Unsupervised Single-Image Intrinsic Image Decomposition with LiDAR Intensity Enhanced Training

Published: 2025, Last Modified: 18 Jul 2025WACV 2025EveryoneRevisionsBibTeXCC BY-SA 4.0
Abstract: Unsupervised intrinsic image decomposition (IID) is the task of separating a natural image into albedo and shade without ground truth during training. Although a recent model employing light detection and ranging (LiDAR) intensity demonstrated impressive performance, the necessity of LiDAR intensity during inference restricts its practicality. To expand the usage scenario while maintaining the IID quality achieved by using both an image and its corresponding LiDAR intensity, we propose a novel approach that utilizes an image without LiDAR intensity during inference while utilizing both an image and LiDAR intensity during training. Specifically, our proposed model processes an image and LiDAR intensity individually using distinct encoder paths during training, but utilizes only an imageencoder path during inference. Additionally, we introduce an albedo-alignment loss aligning the gray-scale albedo from an image to that from its corresponding LiDAR intensity. LiDAR intensity is not affected by illumination effects including cast shadows, thus albedo-alignment loss transfers the illumination-invariant property of LiDAR intensity to the image-encoder path.

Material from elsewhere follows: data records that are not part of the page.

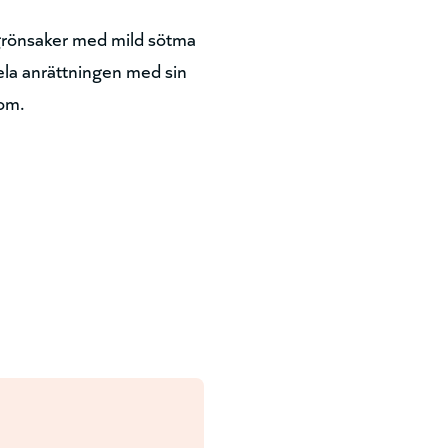
 grönsaker med mild sötma
ela anrättningen med sin
rom.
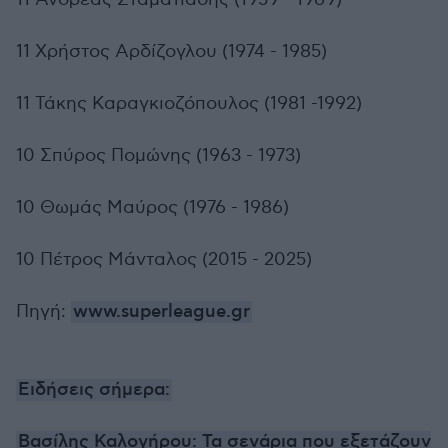
11 Χρήστος Αρδίζογλου (1974 - 1985)
11 Τάκης Καραγκιοζόπουλος (1981 -1992)
10 Σπύρος Πομώνης (1963 - 1973)
10 Θωμάς Μαύρος (1976 - 1986)
10 Πέτρος Μάνταλος (2015 - 2025)
Πηγή:
www.superleague.gr
Ειδήσεις σήμερα:
Βασίλης Καλογήρου: Τα σενάρια που εξετάζουν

Furthermore, we also propose image-LiDAR conversion (ILC) paths that mutually translates the style of an image and LiDAR intensity. IID models translate an image into albedo and shade styles while keeping the image contents, thus it is important to separate the image into contents and style. Trained with pairs of an image and its corresponding LiDAR intensity which share contents but differ in style, the mutual translation in ILC paths improve the accuracy of the separation. Consequently, our model achieves comparable IID quality to the existing model with LiDAR intensity, while utilizing only an image without LiDAR intensity during inference.